Segundo os pesquisadores, isso se explica pelo modo como o animal caminhava: ele se apoiava nos dedos, adotando uma marcha semelhante à das aves, o que favoreceria movimentos mais rápidos e estáveis. Esse tipo de deslocamento é observado em aves corredoras modernas, que mantêm o calcanhar elevado e concentram a maior parte do peso na parte frontal do pé.
A conclusão dos pesquisadores se baseia na biomecânica, área que aplica princípios da física para entender como os corpos se movem, e na icnologia, que analisa vestígios como pegadas, em vez de esqueletos.
Para testar a hipótese, os pesquisadores mediram os ossos da perna e do pé do animal e aplicaram esses dados a diferentes modelos de velocidade já estabelecidos, proporcionais ao tamanho corporal. Em seguida, compararam três formas de apoio ao caminhar: com maior contato no calcanhar, na parte central do pé ou predominantemente nos dedos.
Ao final, observaram que, nas pegadas de grandes terópodes, as áreas mais profundas aparecem sob os dedos — um padrão compatível com a ideia de que o peso se concentrava na parte frontal do pé, e não distribuído por toda a sola.
Os modelos indicam que a velocidade máxima de um Tyrannosaurus rex adulto ficaria entre cerca de 5 e 11 metros por segundo.
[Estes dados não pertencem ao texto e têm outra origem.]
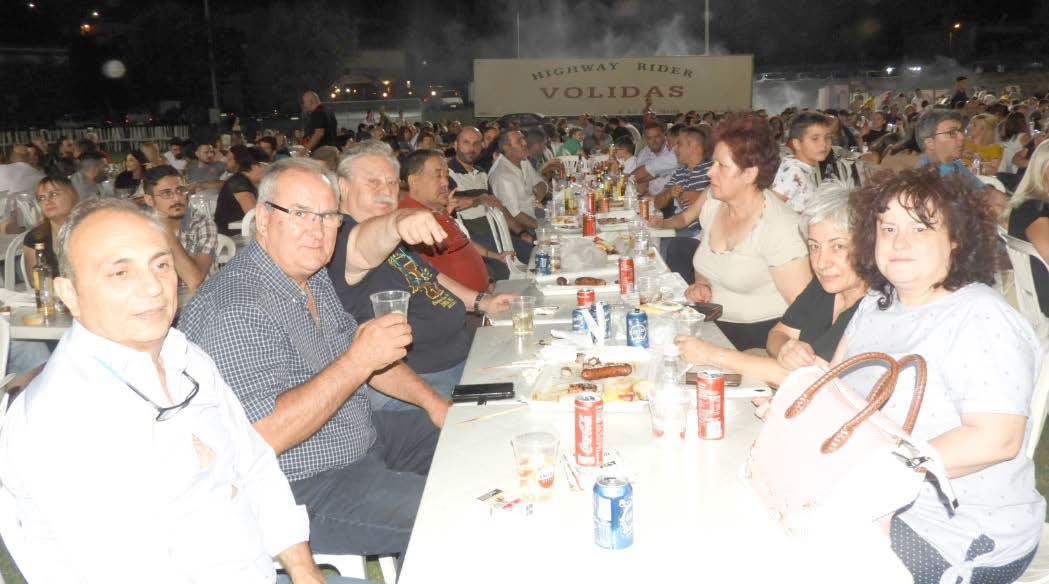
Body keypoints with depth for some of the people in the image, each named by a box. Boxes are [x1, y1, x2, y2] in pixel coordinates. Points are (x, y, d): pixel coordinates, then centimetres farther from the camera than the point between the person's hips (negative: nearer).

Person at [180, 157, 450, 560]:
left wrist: (432, 402, 8)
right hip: (301, 490, -10)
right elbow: (261, 439, -32)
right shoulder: (236, 310, -26)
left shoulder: (311, 276, 5)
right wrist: (358, 362, -31)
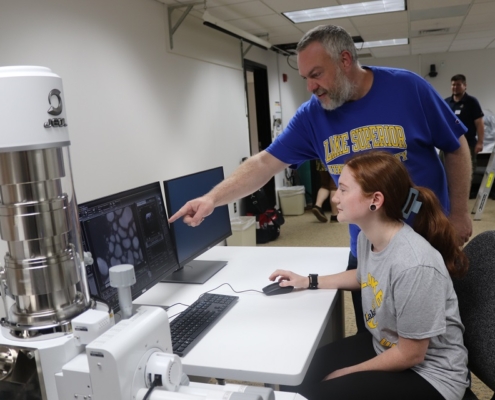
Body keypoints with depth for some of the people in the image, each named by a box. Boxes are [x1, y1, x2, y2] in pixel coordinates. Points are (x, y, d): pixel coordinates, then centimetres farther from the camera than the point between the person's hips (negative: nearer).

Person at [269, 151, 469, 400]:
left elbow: (410, 355, -22)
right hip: (383, 347, 7)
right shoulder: (367, 237, -8)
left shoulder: (414, 265, -33)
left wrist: (346, 372, -10)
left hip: (430, 373, -7)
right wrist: (309, 282, 13)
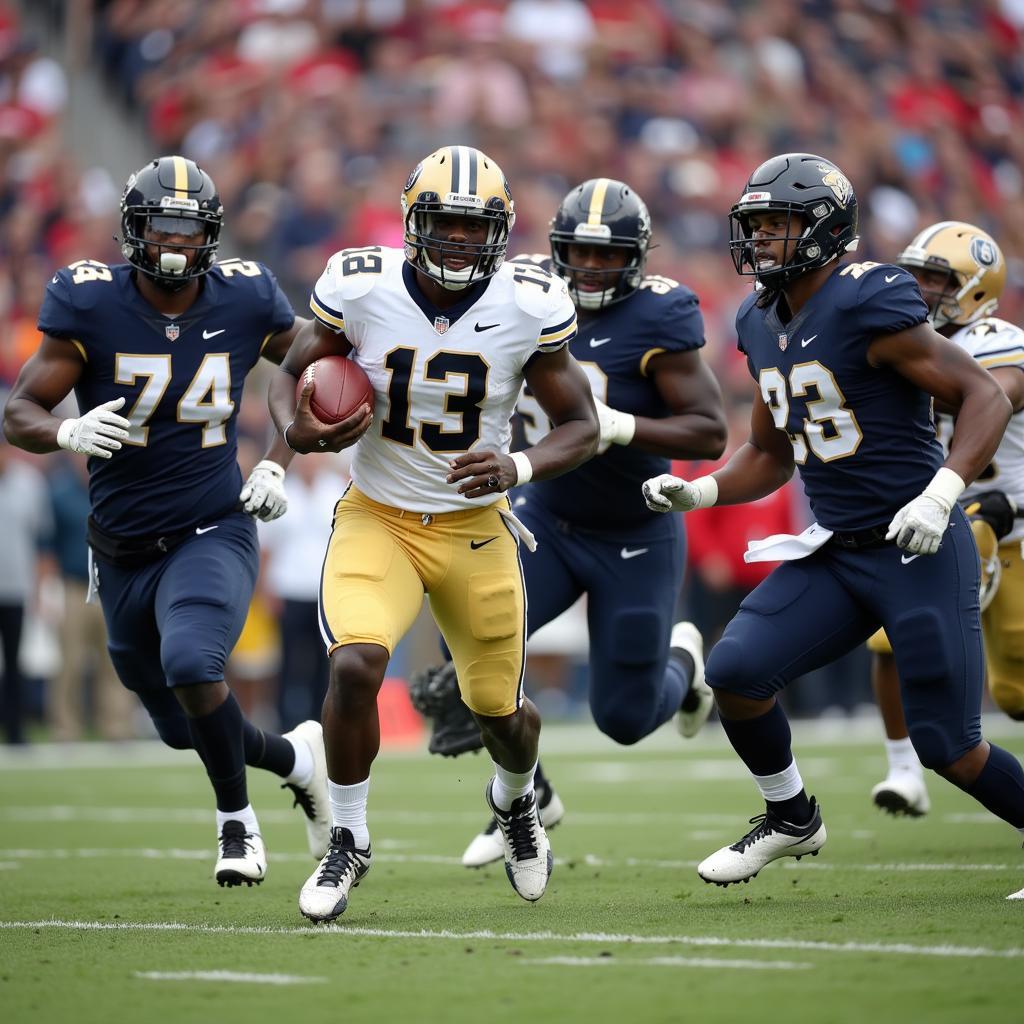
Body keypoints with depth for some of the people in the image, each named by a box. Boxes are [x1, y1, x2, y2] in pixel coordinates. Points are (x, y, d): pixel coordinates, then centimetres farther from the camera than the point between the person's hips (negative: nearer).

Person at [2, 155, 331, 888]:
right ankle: (298, 758, 42)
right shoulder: (90, 303, -11)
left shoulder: (246, 301, -7)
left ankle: (236, 819, -6)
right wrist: (68, 433, -32)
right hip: (123, 550, 2)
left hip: (213, 533, -2)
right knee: (188, 729, 12)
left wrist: (277, 465, 3)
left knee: (190, 664, -29)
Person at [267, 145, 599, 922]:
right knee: (355, 664, -26)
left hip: (475, 526, 1)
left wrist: (519, 467, -25)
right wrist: (297, 430, -20)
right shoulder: (362, 289, -13)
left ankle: (517, 800, 50)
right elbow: (292, 374, 3)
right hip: (376, 517, -1)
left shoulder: (529, 308, -13)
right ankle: (348, 843, -4)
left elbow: (581, 426, -4)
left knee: (500, 710, 11)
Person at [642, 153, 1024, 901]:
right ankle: (792, 819, 19)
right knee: (736, 671, -5)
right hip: (836, 552, 7)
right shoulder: (763, 324, 8)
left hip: (919, 552, -7)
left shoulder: (867, 307, -17)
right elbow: (771, 456, 20)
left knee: (949, 748, -5)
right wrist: (698, 492, 3)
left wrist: (941, 494, -28)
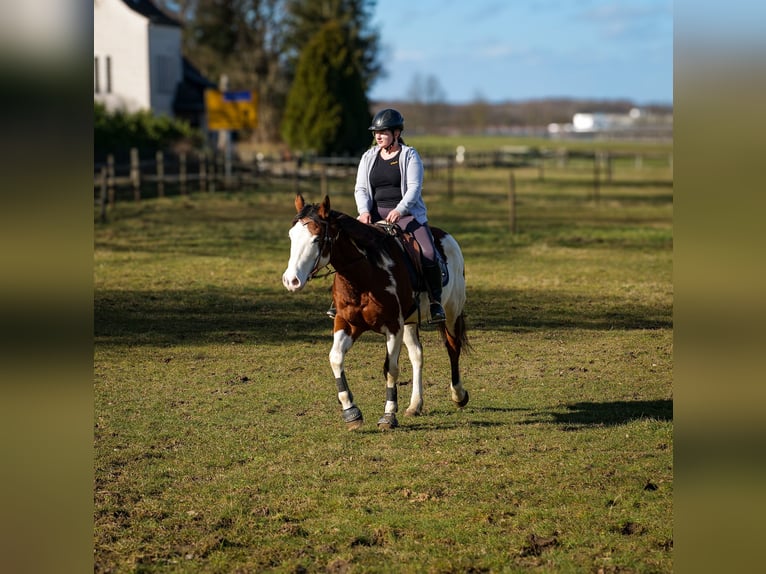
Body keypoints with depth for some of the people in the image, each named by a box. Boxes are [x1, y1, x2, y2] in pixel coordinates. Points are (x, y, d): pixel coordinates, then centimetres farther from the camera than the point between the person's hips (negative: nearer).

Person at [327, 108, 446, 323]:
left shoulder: (410, 155, -1)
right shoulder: (369, 157, 10)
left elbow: (414, 187, -11)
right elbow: (361, 188, 6)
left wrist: (399, 210, -27)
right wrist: (364, 211, -14)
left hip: (407, 212, -3)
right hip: (375, 214, 3)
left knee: (429, 254, -24)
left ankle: (436, 302, -9)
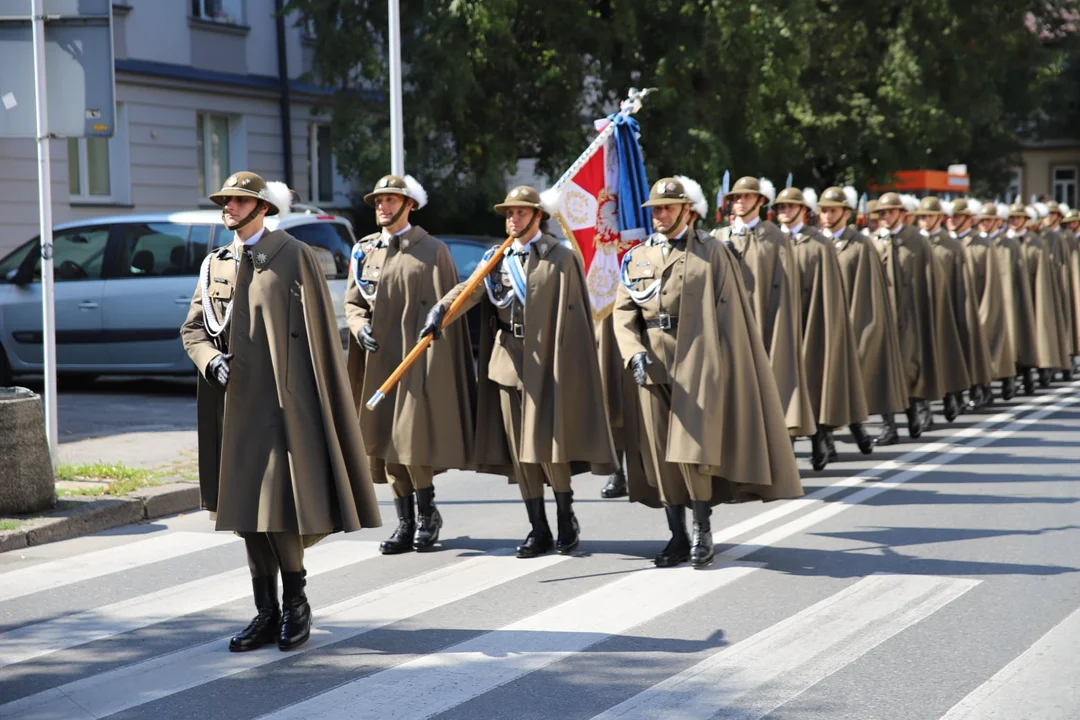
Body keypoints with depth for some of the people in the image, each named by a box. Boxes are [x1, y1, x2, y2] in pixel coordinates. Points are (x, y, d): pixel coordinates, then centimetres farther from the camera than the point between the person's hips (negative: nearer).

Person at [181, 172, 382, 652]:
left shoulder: (295, 257, -3)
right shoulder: (215, 265, 14)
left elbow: (317, 335, -5)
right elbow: (192, 329, 15)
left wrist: (317, 406, -9)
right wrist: (211, 360, -7)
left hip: (282, 403, -6)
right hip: (234, 405, 6)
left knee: (279, 508, -10)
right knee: (246, 511, 8)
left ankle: (296, 604, 8)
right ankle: (267, 613, 16)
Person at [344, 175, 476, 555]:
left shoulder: (432, 251, 0)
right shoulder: (364, 251, 13)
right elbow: (352, 301, 17)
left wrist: (432, 364, -10)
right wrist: (360, 326, -5)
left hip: (418, 362, -5)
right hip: (378, 362, 5)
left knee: (412, 440, -12)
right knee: (385, 443, 4)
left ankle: (426, 512, 9)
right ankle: (406, 523, 13)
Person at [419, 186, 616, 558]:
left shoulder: (561, 259, -2)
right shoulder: (498, 259, 11)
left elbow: (574, 318, -5)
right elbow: (469, 290, -5)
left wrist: (569, 367, -11)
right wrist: (440, 311, -24)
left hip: (547, 364, -5)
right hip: (508, 362, 5)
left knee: (548, 446, -7)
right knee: (518, 451, 5)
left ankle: (567, 518, 14)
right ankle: (538, 530, 13)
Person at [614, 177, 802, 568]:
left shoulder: (711, 252, 2)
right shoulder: (636, 257, 13)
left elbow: (730, 312, -1)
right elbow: (623, 312, 8)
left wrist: (727, 366, -8)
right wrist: (635, 352, -10)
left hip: (697, 361, -4)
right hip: (653, 364, 4)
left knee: (692, 450, -13)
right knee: (660, 455, 5)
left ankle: (702, 531, 3)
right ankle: (678, 538, 13)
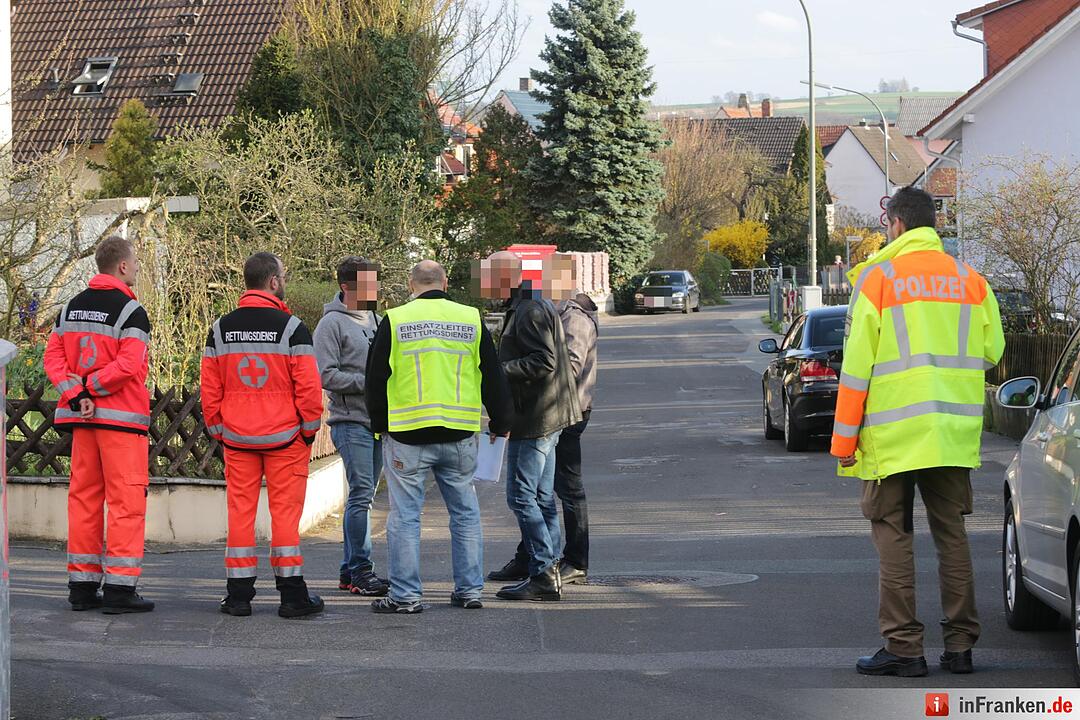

Os indivíduos jovens poderiam alcançar aproximadamente 40 km/h, enquanto os adultos muito grandes — como o famoso espécime “Sue”, um dos maiores T. rex já encontrados — estariam mais próximos de 18 km/h.
Esse padrão coincide com o observado em muitos animais de grande porte atuais: à medida que o corpo se torna mais pesado, os músculos precisam trabalhar mais para mover cada quilo, tornando velocidades extremas mais difíceis de manter.
Ainda assim, os autores ressaltam limitações importantes. As superfícies variam, e os animais não se movem de forma perfeitamente regular — fatores como lama e curvas podem alterar a forma das pegadas. Por isso, essas marcas são tratadas como evidência complementar, e não como um registro exato da velocidade.
À primeira vista, esse pode parecer apenas um debate sobre números. No entanto, a forma como o animal apoiava os pés influencia diretamente a compreensão de seu comportamento e modo de vida.